▶ Stored items:
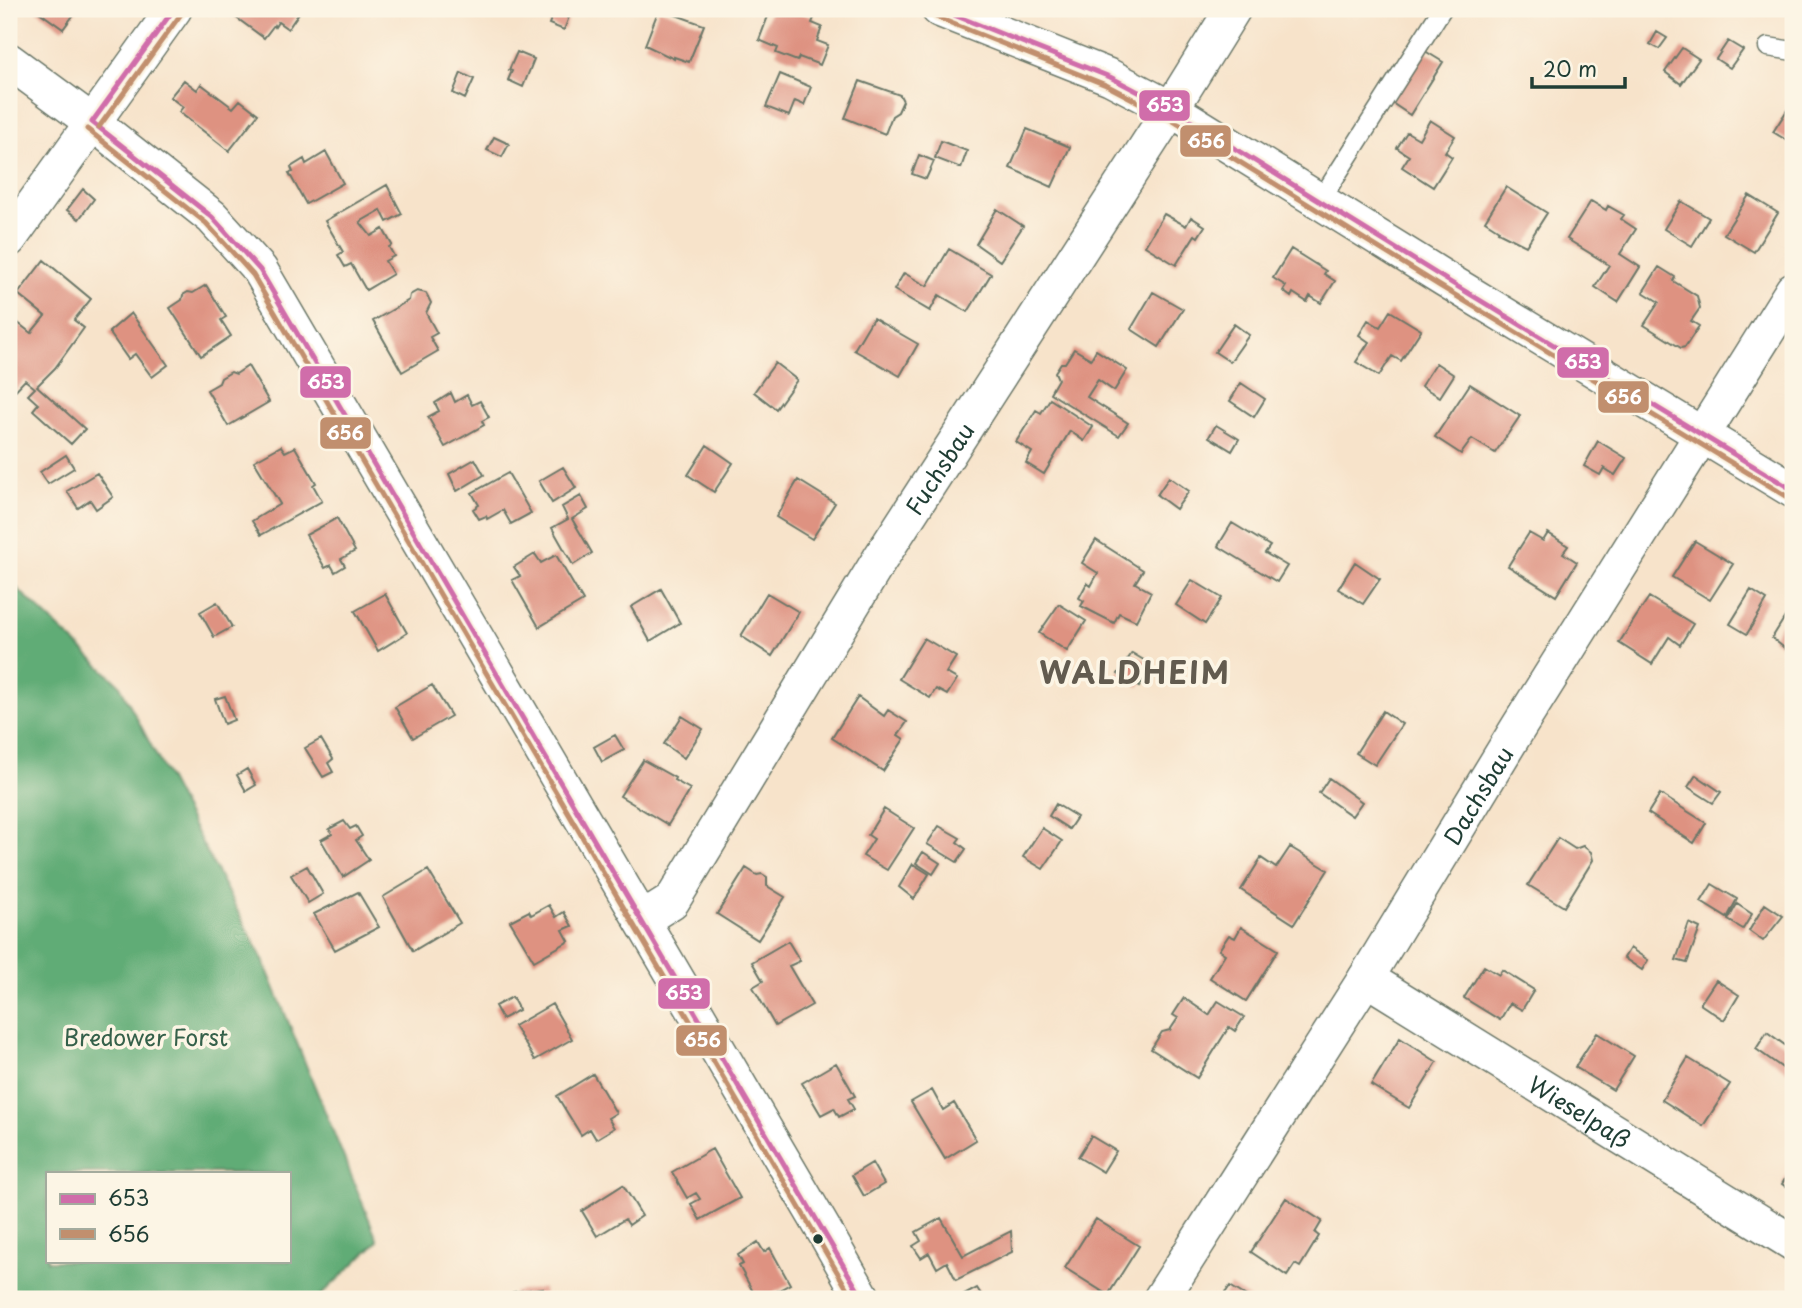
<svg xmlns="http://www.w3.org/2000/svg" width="1802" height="1308" font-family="'Playpen Sans',sans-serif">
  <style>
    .forest { fill: #60ac76; stroke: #407455; stroke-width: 2; fill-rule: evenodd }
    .building { fill: #de9281 }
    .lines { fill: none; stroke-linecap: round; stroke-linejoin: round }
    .lane-casing { stroke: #6b7768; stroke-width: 21 }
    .street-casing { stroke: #6b7768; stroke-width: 38 }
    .lane { stroke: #fff; stroke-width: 18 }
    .street { stroke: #fff; stroke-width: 35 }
    .bus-1-casing { stroke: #fcf5e5; stroke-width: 10 }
    .bus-2-casing { stroke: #fcf5e5; stroke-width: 10 }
    .bus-1 { stroke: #d06daa; stroke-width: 5 }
    .bus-2 { stroke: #c18f6e; stroke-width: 5 }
    .bus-dot { fill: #1f3d34; stroke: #fcf5e5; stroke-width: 2.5 }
    .labels { text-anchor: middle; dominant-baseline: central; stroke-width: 7; stroke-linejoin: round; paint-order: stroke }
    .street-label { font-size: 23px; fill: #1f3d34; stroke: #fcf5e5 }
    .park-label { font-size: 23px; fill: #35604a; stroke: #fcf5e5 }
    .district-label { font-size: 30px; font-weight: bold; letter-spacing: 2px; fill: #625b4f; stroke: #fcf5e5 }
    .line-badge { stroke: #fcf5e5; stroke-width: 2.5 }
    .badge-label { font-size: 19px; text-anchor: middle; font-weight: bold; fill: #fff }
  </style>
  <rect width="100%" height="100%" fill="#fcf5e5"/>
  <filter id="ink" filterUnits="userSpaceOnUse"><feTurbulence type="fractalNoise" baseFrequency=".0143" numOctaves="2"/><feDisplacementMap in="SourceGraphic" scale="14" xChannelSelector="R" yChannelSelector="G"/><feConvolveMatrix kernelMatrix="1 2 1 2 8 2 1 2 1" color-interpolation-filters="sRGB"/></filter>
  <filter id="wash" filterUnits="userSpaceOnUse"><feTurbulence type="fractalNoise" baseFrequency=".00686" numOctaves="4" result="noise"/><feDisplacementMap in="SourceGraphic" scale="28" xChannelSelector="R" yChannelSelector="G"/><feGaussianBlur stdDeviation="1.57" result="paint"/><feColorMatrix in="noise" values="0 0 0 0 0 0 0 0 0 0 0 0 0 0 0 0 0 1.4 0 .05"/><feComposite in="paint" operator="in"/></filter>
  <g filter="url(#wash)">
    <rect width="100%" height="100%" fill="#f7e3ca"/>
    <!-- forest -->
    <path class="forest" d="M9 581 119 684 263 960 378 1241 317 1299H9ZM47 1173H289V1261H47Z"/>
    <g id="blocks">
      <!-- building -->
      <path class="building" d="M35 9H78L63 29Z
        M239 9H299L301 10 288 29 278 22 275 27 274 25 264 38 234 16Z
        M555 9H572L564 30 549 24Z
        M659 9 704 25 689 62 674 57V59L645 45Z
        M777 9 793 10 814 18 812 23 822 27 817 41 828 45 820 65 799 57 797 61 776 53 778 48 759 40 770 11 775 13Z
        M1657 32 1667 38 1659 49 1650 44Z
        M1728 41 1743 50 1730 68 1716 59Z
        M1682 48 1699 59 1681 84 1665 72Z
        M1425 51 1443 62 1410 115 1389 101Z
        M517 52 534 59 523 87 508 80 512 71 509 70Z
        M461 73 474 79 465 99 453 93Z
        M780 74 811 87 804 105 795 101 789 116 766 107Z
        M184 80 197 90 201 84 233 108 240 100 258 114 229 151 179 112 183 107 170 97Z
        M860 81 900 95 903 101 898 112 892 116 885 134 845 118Z
        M1793 101V144L1773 132Z
        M1430 120 1455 136 1445 152 1452 157 1433 187 1402 167 1409 156 1397 148 1407 132 1419 139Z
        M1027 129 1070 147 1052 187 1010 168Z
        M494 137 509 144 502 157 487 150Z
        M941 141 967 151 961 168 935 158Z
        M326 152 343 183 306 204 289 173 293 172 291 167 304 159 306 164Z
        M919 155 934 161 926 179 912 174Z
        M387 185 402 214 387 222 381 210 360 222 371 236 383 229 392 245 389 247 394 256 385 261 393 274 366 290 351 264 345 267 338 255 343 252 325 221Z
        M1506 187 1547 213 1526 246 1498 232 1499 230 1485 221Z
        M83 189 94 199 79 219 67 210Z
        M1749 195 1778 213 1754 252 1724 234Z
        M1591 201 1606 210 1608 206 1624 215 1621 219 1636 229 1620 254 1640 267 1618 302 1595 287 1609 265 1567 239Z
        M1681 201 1709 218 1692 246 1664 229Z
        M997 209 1023 226 1000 261 976 244Z
        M1164 214 1186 226 1191 217 1205 226 1198 237 1195 235 1176 265 1145 246Z
        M949 249 991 274 968 312 939 295 930 311 894 290 904 273 927 286Z
        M1291 249 1326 271 1324 274 1335 281 1321 303 1310 296 1307 302 1293 293 1291 297 1283 291 1286 286 1273 278Z
        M44 260 91 299 74 320 84 328 55 368 37 386 85 429 71 444 33 410 38 404 28 395 35 388 25 380 9 397V316L31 333 45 316 18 294Z
        M1659 267 1675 277 1673 281 1697 296 1700 308 1691 321 1699 326 1685 347 1681 348 1644 325 1659 302 1643 292Z
        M206 285 226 317 221 320 231 336 201 356 170 308 182 300 183 295 188 292 193 293Z
        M417 291 426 293 431 303 426 313 437 333 430 337 438 351 402 372 373 321 409 300 410 295Z
        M1153 292 1183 309 1159 347 1131 329Z
        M1390 311 1421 330 1401 361 1392 356 1379 376 1356 362 1369 342 1359 335 1368 320 1380 327Z
        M131 313 168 365 152 377 135 354 128 359 109 332Z
        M873 318 918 344 900 376 854 350Z
        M1234 324 1249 335 1230 362 1215 352Z
        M1074 349 1091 359 1096 350 1127 370 1114 391 1098 380 1087 397 1128 423 1119 436 1050 393 1058 379 1055 372 1061 363H1065Z
        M775 363 797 380 776 409 754 392Z
        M1436 363 1454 375 1440 397 1421 386Z
        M248 366 269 402 228 426 207 390 219 383 221 378 231 372 236 374Z
        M1241 383 1265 399 1254 417 1230 401Z
        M1470 384 1520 416 1495 453 1472 439 1461 454 1435 437Z
        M451 393 455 402 467 395 472 405 480 401 489 417 482 421 484 425 445 447 428 417 439 411 435 403Z
        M1050 399 1093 427 1084 441 1070 431 1044 474 1026 463 1032 452 1016 442 1036 410 1041 413Z
        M1216 425 1239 439 1232 451 1209 437Z
        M1598 441 1626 458 1615 475 1604 468 1600 475 1584 466Z
        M707 445 733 463 714 492 688 475Z
        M281 446 285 452 295 447 316 483 313 485 322 501 261 535 252 521 280 504 254 461Z
        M66 455 74 468 48 484 40 472Z
        M475 459 484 475 457 491 449 474Z
        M563 467 576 488 552 503 539 481Z
        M97 473 113 497 96 509 90 500 78 508 67 491Z
        M508 473 531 513 511 524 503 510 487 519 486 516 479 519 473 509 479 505 472 493Z
        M1169 477 1189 491 1176 509 1157 495Z
        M798 480 835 503 812 539 776 517Z
        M581 496 588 509 572 519 592 553 573 565 552 528 568 519 562 507Z
        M337 518 355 551 341 559 345 566 335 572 331 565 325 568 306 535Z
        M1232 523 1270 546 1265 553 1287 566 1277 582 1218 546Z
        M1529 533 1543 541 1548 533 1568 546 1563 553 1577 562 1556 596 1508 566Z
        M1096 540 1143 570 1135 583 1151 592 1136 621 1119 613 1114 623 1081 606 1084 601 1079 598 1087 583 1091 586 1098 573 1082 563Z
        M1695 541 1733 564 1710 600 1672 577Z
        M535 554 541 563 556 555 583 601 539 627 512 580 520 576 514 567Z
        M1355 562 1380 579 1363 604 1338 589Z
        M1192 580 1222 598 1205 624 1176 605Z
        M661 589 680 623 650 641 631 607Z
        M1751 590 1767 600 1747 634 1730 624Z
        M767 593 799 612 772 656 741 636Z
        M385 594 407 633 378 651 355 611Z
        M1649 597 1693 624 1680 645 1669 637 1652 664 1619 643Z
        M217 602 232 627 214 637 200 612Z
        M1059 604 1086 621 1067 651 1039 633Z
        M1793 604V655L1772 638Z
        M924 638 956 657 946 673 957 679 947 695 936 689 930 698 899 679Z
        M1132 653 1152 665 1139 687 1118 674Z
        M432 685 451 716 413 738 395 707Z
        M225 696 234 720 224 724 215 699Z
        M858 697 884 716 888 710 907 722 898 735 904 739 883 771 832 738Z
        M1383 711 1402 724 1375 765 1356 753Z
        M682 716 703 729 684 758 664 744Z
        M615 735 624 750 602 762 594 747Z
        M321 739 333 759 328 763 333 772 323 777 305 748Z
        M643 760 675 778 674 780 690 789 668 825 620 796Z
        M247 769 256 785 246 791 237 775Z
        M1696 775 1721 792 1713 803 1688 787Z
        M1329 778 1362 802 1352 816 1319 793Z
        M1660 794 1706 823 1694 843 1648 813Z
        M1056 804 1077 817 1069 829 1049 816Z
        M884 809 914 828 887 870 863 856 874 839 868 835Z
        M344 821 350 829 356 826 362 836 356 840 369 860 343 877 321 840 332 834 329 829Z
        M939 826 960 838 957 842 966 849 957 862 927 844Z
        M1042 828 1062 841 1043 869 1023 857Z
        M1558 838 1575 849 1583 846 1591 852 1593 860 1564 907 1528 885Z
        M1290 847 1328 870 1294 924 1241 890 1261 858 1276 868Z
        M923 852 940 863 933 874 916 863Z
        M913 864 929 874 914 899 899 887Z
        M307 866 323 894 308 903 291 875Z
        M746 868 757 875 762 874 767 877V886L785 897 758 940 717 914Z
        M428 870 460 923 413 951 383 897Z
        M1712 884 1737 899 1727 918 1701 902Z
        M358 892 379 927 335 950 314 914Z
        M1737 904 1752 914 1743 929 1728 920Z
        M1765 904 1783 916 1763 941 1749 931Z
        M549 905 556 917 564 912 572 926 563 930 569 941 534 961 510 921 529 911 531 915Z
        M1689 923 1700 928 1687 963 1676 960Z
        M1241 927 1278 950 1246 1001 1210 978 1225 954 1219 950 1229 935 1235 938Z
        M788 941 800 961 789 966 812 1005 775 1026 753 987 763 981 752 962Z
        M1630 948 1648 960 1642 970 1624 958Z
        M1484 966 1499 975 1502 970 1534 990 1522 1010 1510 1003 1500 1020 1464 998Z
        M1716 980 1739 995 1724 1020 1700 1004Z
        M512 997 519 1010 502 1019 495 1006Z
        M1184 998 1209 1015 1218 1001 1244 1017 1235 1031 1229 1027 1197 1078 1151 1049 1162 1032 1170 1030 1178 1018 1173 1015Z
        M552 1004 572 1039 535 1060 514 1026Z
        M1767 1032 1793 1051V1070L1791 1074 1756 1049Z
        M1597 1033 1634 1056 1613 1090 1575 1067Z
        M1400 1038 1437 1062 1409 1108 1371 1085Z
        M1688 1058 1730 1084 1703 1126 1662 1100Z
        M836 1063 855 1096 848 1099 854 1109 839 1117 834 1108 821 1115 802 1083Z
        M593 1074 616 1113 608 1118 614 1128 596 1139 590 1129 581 1135 557 1096Z
        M932 1090 943 1110 954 1103 976 1140 945 1159 911 1102Z
        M1091 1136 1116 1151 1103 1172 1078 1157Z
        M712 1149 740 1198 700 1220 691 1204 700 1199 696 1193 687 1198 672 1172Z
        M872 1163 884 1184 864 1196 852 1175Z
        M1793 1166V1192L1782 1184Z
        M623 1185 642 1216 629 1225 625 1219 597 1236 582 1211Z
        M1286 1198 1322 1221 1315 1233 1319 1236 1300 1267 1295 1264 1287 1276 1251 1252Z
        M941 1218 963 1256 1011 1231 1012 1252 956 1280 947 1262 937 1268 929 1253 921 1258 913 1246 921 1241 916 1232Z
        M1096 1219 1139 1246 1108 1295 1065 1268Z
        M758 1242 764 1252 770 1248 790 1284 763 1299H757L739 1266 743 1264 738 1255Z
        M1230 1286 1251 1299H1221Z
        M543 1288 544 1299H514L513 1292Z
        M977 1288 984 1299H957Z"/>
    </g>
  </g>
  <g filter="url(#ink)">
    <use href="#blocks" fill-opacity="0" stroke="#6b7768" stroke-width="2"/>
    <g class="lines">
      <!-- lane casing -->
      <g class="lane-casing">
        <path id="lane" d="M1768 47 1793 51
          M1320 201 1442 9"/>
      </g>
      <!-- street casing -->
      <g class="street-casing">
        <g id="street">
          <path d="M939 9 1110 77 1171 109 1445 279 1793 490"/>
          <path d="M9 61 92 122 212 217 260 270 826 1234 863 1299"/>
          <path d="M9 239 174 9"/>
          <path id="s1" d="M642 920 672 901 880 559 1171 109 1233 9"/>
          <path id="s2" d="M1366 978 1793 1243"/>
          <path id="s3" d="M1161 1299 1366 978 1518 728 1793 290"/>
        </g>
      </g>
      <!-- lane -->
      <use href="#lane" class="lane"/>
      <!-- street -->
      <use href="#street" class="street"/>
      <!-- bus-1 casing -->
      <g class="bus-1-casing">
        <path id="bus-1" d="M939 9 1110 77 1171 109 1445 279 1793 490
          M92 122 212 217 260 270 863 1299
          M92 122 174 9"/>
      </g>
      <!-- bus-2 casing -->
      <g class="bus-2-casing">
        <path id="bus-2" d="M936 17 1106 85 1167 117 1440 286 1788 497
          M99 127 181 14
          M87 129 206 223 253 275 853 1299"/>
      </g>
      <!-- bus-1 -->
      <use href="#bus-1" class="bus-1"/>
      <!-- bus-2 -->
      <use href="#bus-2" class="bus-2"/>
    </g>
  </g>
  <!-- markers -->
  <circle class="bus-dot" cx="818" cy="1239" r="6"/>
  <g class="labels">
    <!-- street labels -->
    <g class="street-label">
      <text stroke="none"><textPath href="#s1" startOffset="544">Fuchsbau</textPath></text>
      <text stroke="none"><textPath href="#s3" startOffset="595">Dachsbau</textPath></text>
      <text stroke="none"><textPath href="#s2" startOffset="252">Wieselpaß</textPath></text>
    </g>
    <!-- park labels -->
    <g class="park-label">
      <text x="146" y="1036">Bredower Forst</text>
    </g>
    <!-- district labels -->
    <g class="district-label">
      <text x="1135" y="671">WALDHEIM</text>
    </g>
  </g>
  <g class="line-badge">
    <rect x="1138" y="89" width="53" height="33" rx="7" fill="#d06daa"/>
    <rect x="1179" y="124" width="53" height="34" rx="7" fill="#c18f6e"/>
    <rect x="1556" y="346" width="54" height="33" rx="7" fill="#d06daa"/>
    <rect x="299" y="365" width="53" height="34" rx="7" fill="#d06daa"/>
    <rect x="1597" y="380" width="53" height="34" rx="7" fill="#c18f6e"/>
    <rect x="319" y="416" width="53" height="34" rx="7" fill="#c18f6e"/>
    <rect x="657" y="977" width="54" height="33" rx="7" fill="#d06daa"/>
    <rect x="675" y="1024" width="53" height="33" rx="7" fill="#c18f6e"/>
  </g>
  <g class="badge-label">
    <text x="1165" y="112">653</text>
    <text x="1206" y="148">656</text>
    <text x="1583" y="369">653</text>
    <text x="326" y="389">653</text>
    <text x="1623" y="404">656</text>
    <text x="345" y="440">656</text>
    <text x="684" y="1000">653</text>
    <text x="702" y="1047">656</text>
  </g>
  <!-- margin -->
  <rect width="1802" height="1308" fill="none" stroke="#fcf5e5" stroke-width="35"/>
  <!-- legend -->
  <rect x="46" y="1172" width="245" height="91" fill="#fcf5e5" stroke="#a4ab9e" stroke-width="2"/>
  <rect x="60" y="1194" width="35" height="10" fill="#d06daa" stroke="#a4ab9e" stroke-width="2"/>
  <text x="108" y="1206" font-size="21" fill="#1f3d34">653</text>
  <rect x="60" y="1229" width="35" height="10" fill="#c18f6e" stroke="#a4ab9e" stroke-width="2"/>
  <text x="108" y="1242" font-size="21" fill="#1f3d34">656</text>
  <!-- scale -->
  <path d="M1532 77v10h93v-10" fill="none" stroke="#1f3d34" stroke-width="3.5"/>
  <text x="1543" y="77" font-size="21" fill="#1f3d34" stroke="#fcf5e5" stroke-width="5" paint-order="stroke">20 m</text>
</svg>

▶ Task goal: Take each line above that holds the string "baseFrequency" and copy it.

▶ Solution:
  <filter id="ink" filterUnits="userSpaceOnUse"><feTurbulence type="fractalNoise" baseFrequency=".0143" numOctaves="2"/><feDisplacementMap in="SourceGraphic" scale="14" xChannelSelector="R" yChannelSelector="G"/><feConvolveMatrix kernelMatrix="1 2 1 2 8 2 1 2 1" color-interpolation-filters="sRGB"/></filter>
  <filter id="wash" filterUnits="userSpaceOnUse"><feTurbulence type="fractalNoise" baseFrequency=".00686" numOctaves="4" result="noise"/><feDisplacementMap in="SourceGraphic" scale="28" xChannelSelector="R" yChannelSelector="G"/><feGaussianBlur stdDeviation="1.57" result="paint"/><feColorMatrix in="noise" values="0 0 0 0 0 0 0 0 0 0 0 0 0 0 0 0 0 1.4 0 .05"/><feComposite in="paint" operator="in"/></filter>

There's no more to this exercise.